-------- Input material

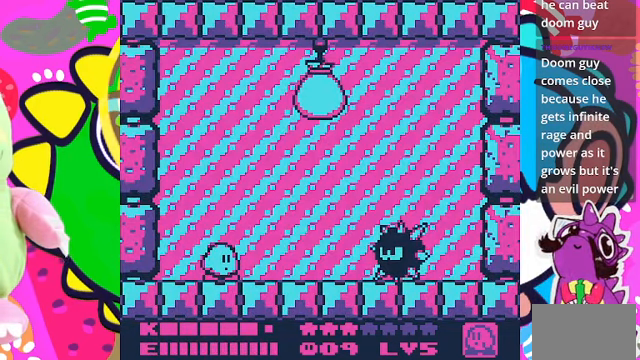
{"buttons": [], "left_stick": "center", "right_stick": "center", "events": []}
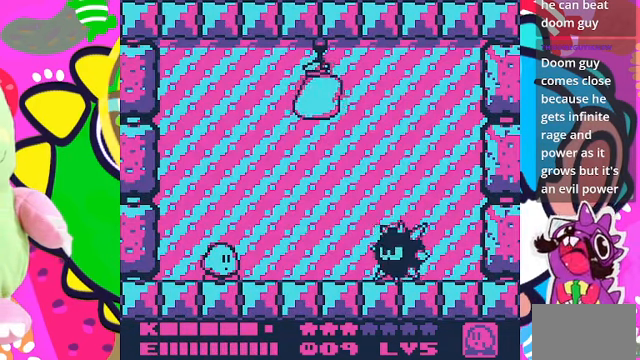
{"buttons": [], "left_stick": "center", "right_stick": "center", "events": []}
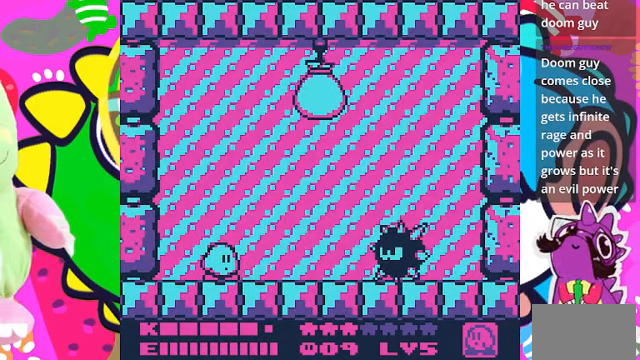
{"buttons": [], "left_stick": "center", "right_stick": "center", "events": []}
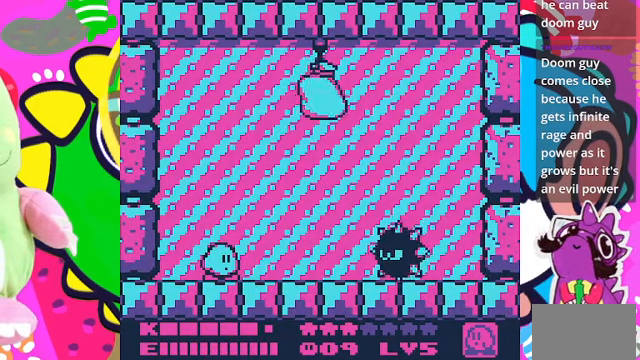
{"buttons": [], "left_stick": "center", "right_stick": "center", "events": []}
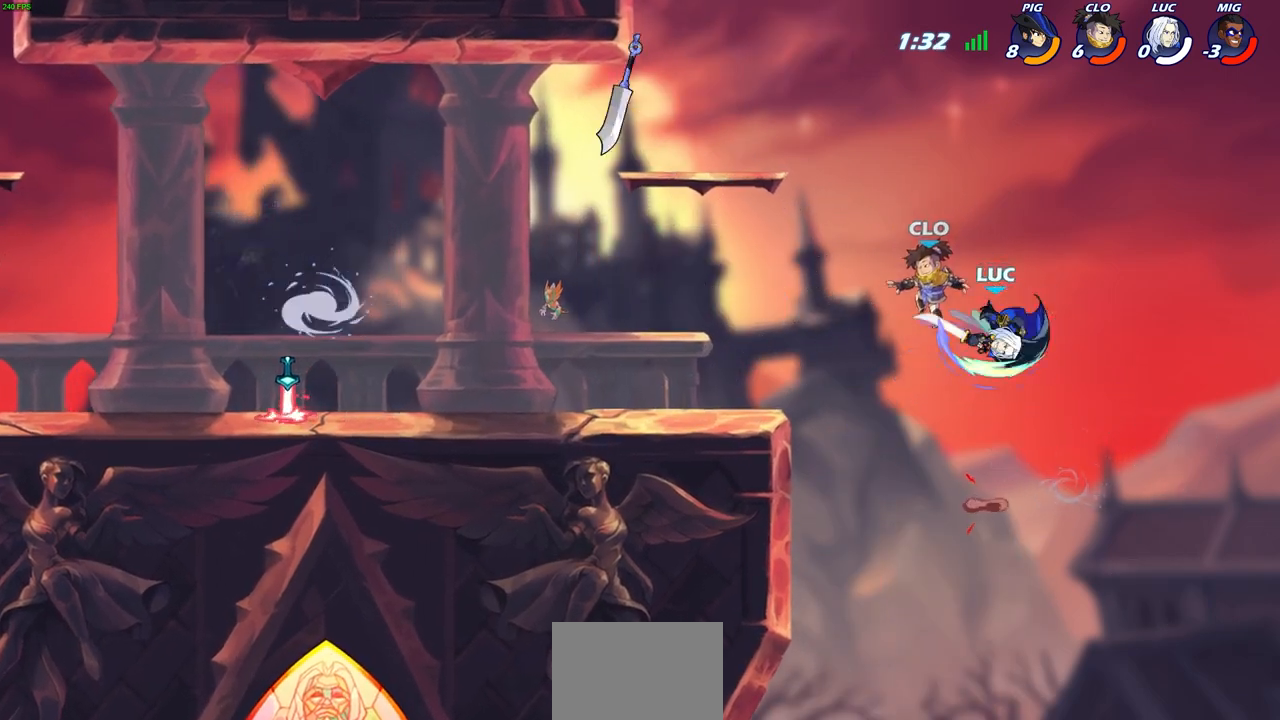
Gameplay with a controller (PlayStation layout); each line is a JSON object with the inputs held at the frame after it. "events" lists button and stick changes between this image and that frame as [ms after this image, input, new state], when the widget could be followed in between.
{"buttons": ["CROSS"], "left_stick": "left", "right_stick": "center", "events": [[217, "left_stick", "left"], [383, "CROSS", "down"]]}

----------------
-------- Input material

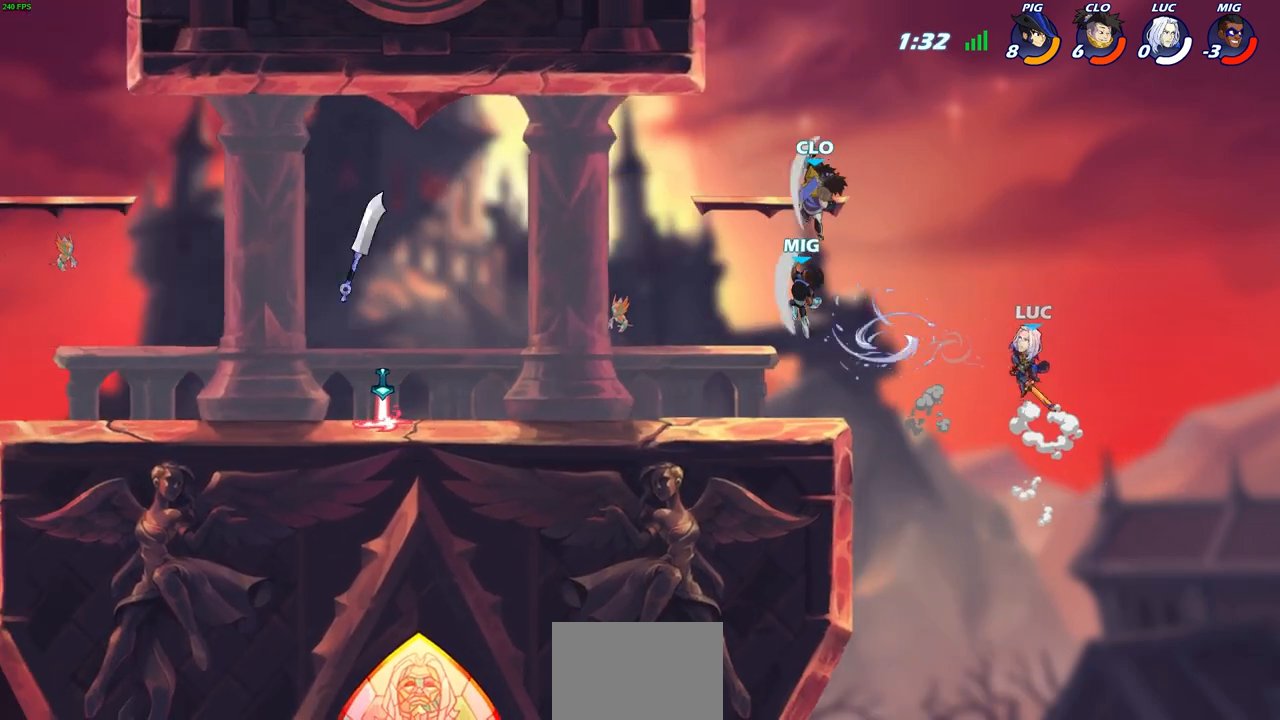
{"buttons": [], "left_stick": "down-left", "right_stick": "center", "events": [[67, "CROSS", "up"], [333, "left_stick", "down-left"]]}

----------------

> **What needs to be done**
From the data, list each line in which the string "down" appears.

> **Solution for this problem**
{"buttons": ["CROSS"], "left_stick": "left", "right_stick": "center", "events": [[217, "left_stick", "left"], [383, "CROSS", "down"]]}
{"buttons": [], "left_stick": "down-left", "right_stick": "center", "events": [[67, "CROSS", "up"], [333, "left_stick", "down-left"]]}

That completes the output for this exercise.